Blue Moon was born in a ballpark, quite literally, at the Sandlot Brewery. A tiny but mighty 1700 square foot brewery, tucked in the right field corner of Coors Field. However, this beer was brewed under a different moniker in 1995, known then as Bellyslide Wit. Back then Bellyslide Wit was sold in big red cups instead of Blue Moon’s signature glass, and there was no orange garnish to speak of. Nonetheless, it was the first beer brewed at the Sandlot that really took off, and by the fall of the 1995 season, Molson Coors knew it needed to take the beer to the next level.

‘Wow, this beer is really good. A beer this good only comes along once in a blue moon. You should sell this somewhere besides the baseball stadium.’

“We took Bellyslide Wit to the Molson Coors Golden Brewery, to let them sample it. One of the employees there said, ‘Wow, this beer is really good. A beer this good only comes along once in a blue moon. You should sell this somewhere besides the baseball stadium.’ And so that was the impetus for getting us started, and making it a bigger play” says Blue Moon brewmaster John Legnard, a veteran brewer with a degree in microbiology.

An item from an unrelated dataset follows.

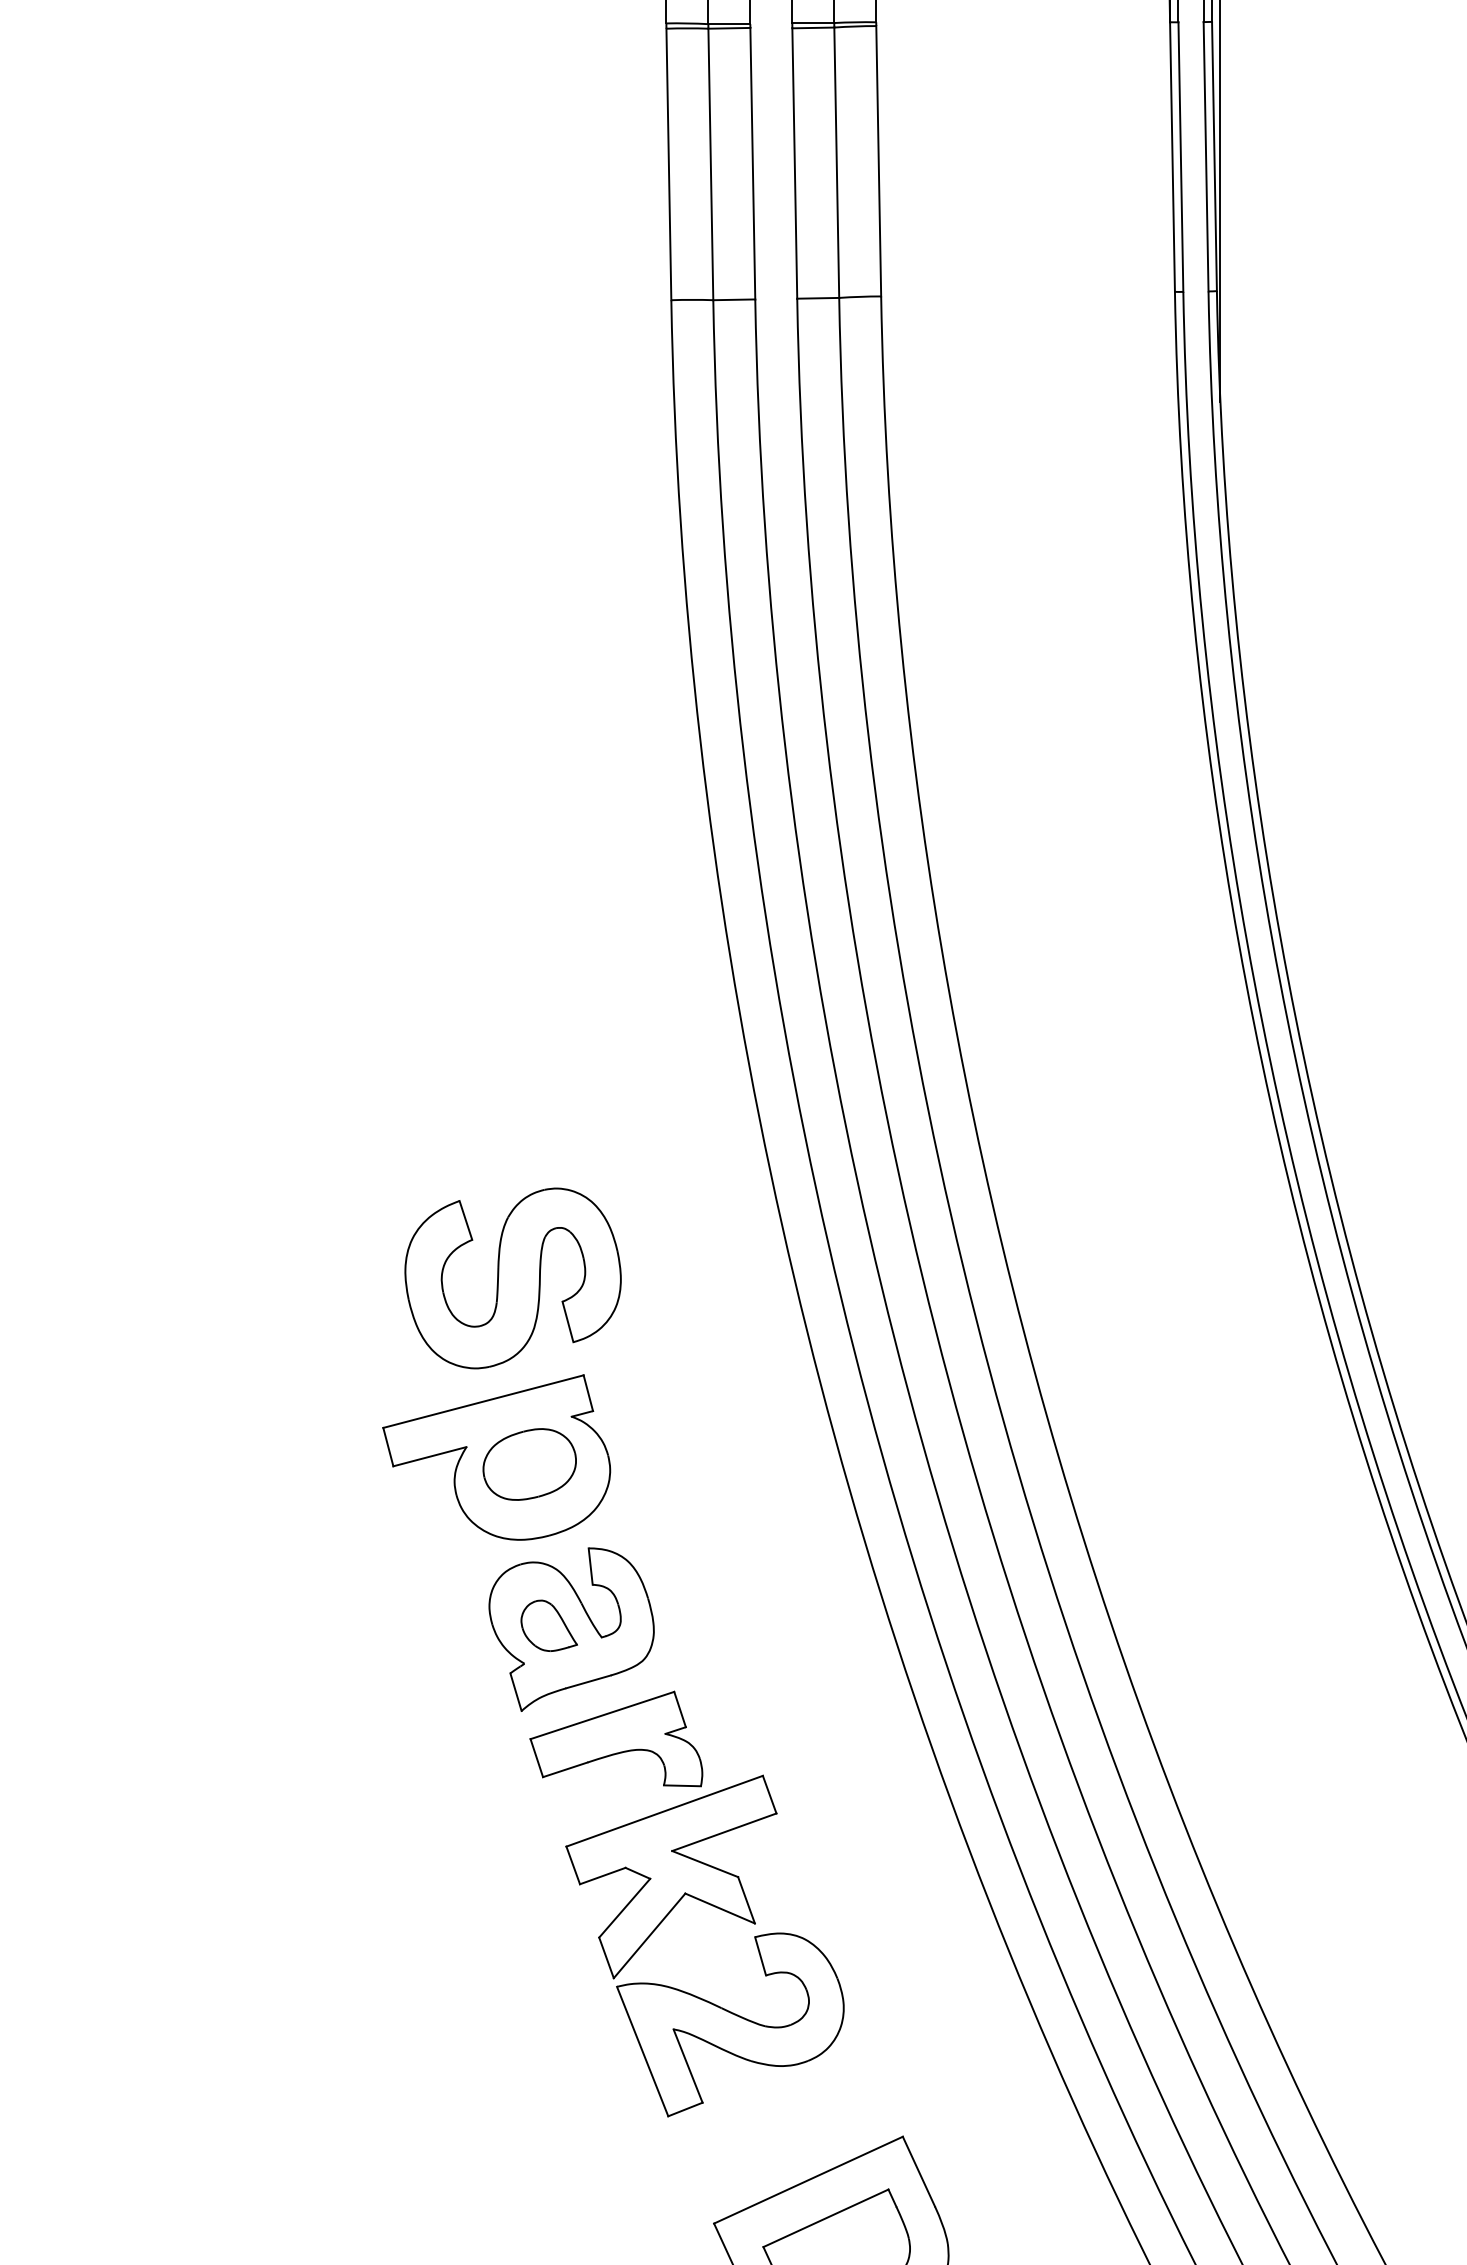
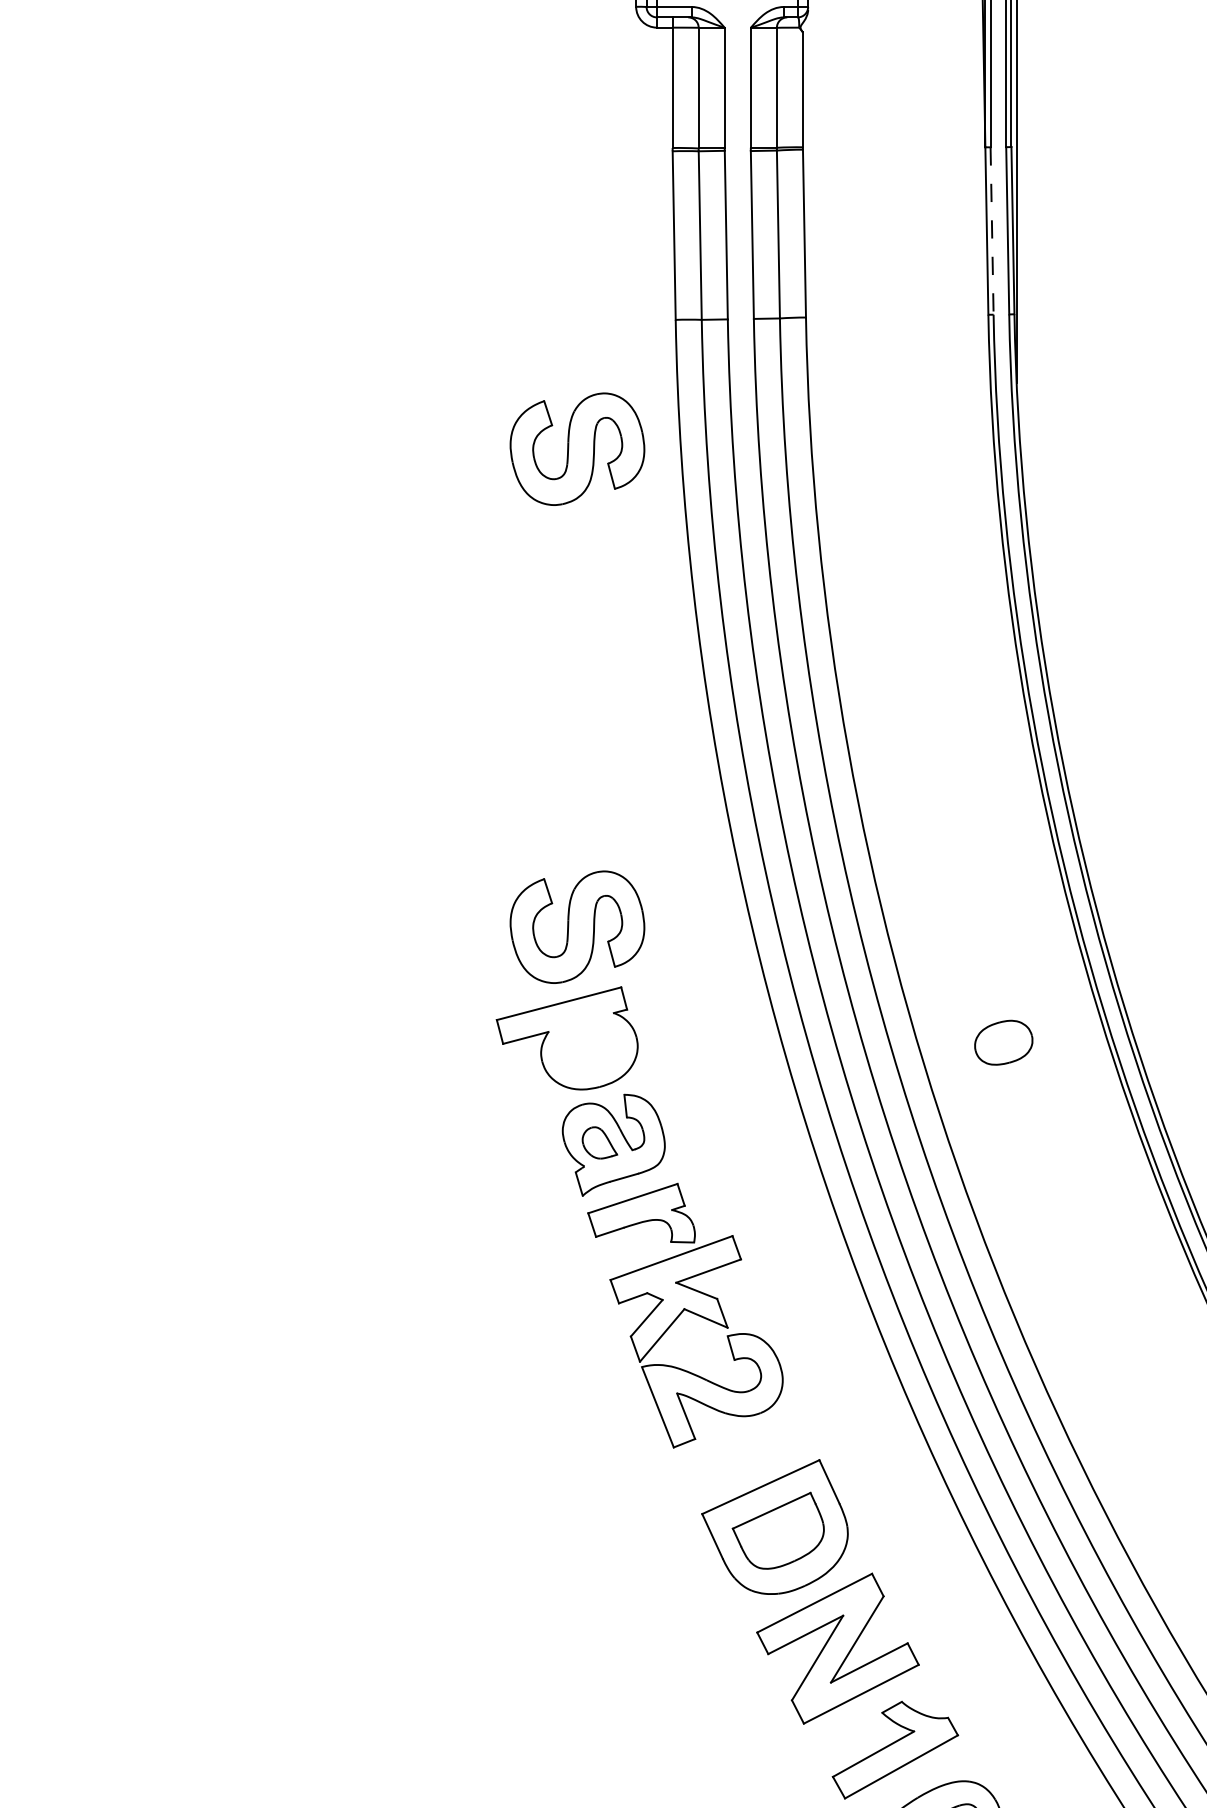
line: (1181, 157) -> (992, 231), solid -> dashed
part: (513, 507) -> (577, 448), added
part: (529, 1464) -> (1003, 1042), moved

As we moved into a new era of baseball, Blue Moon became a staple in ballparks by expanding its horizons in pioneering the new craft beer movement. “When we started the Sandlot, craft beer was still in its infancy in most of the country. Colorado really took to it really quickly. In 1992, there were 19 breweries in the state. There’s 400 plus now,” says the brewmaster. Blue Moon was at the forefront of the craft beer movement, experimenting with hundreds of flavors, launching some of them nationally, including recent additions Moon Haze and Lightsky Citrus Wheat. They even offer a rotating selection of twenty four beers on tap at their Blue Moon Brewing Company RiNo location.

While Blue Moon is recognized widely now as a refreshing beer with an orange wheel garnish, its humble beginnings speak of an evolution with deep roots not just in the craft beer industry, but baseball’s history too.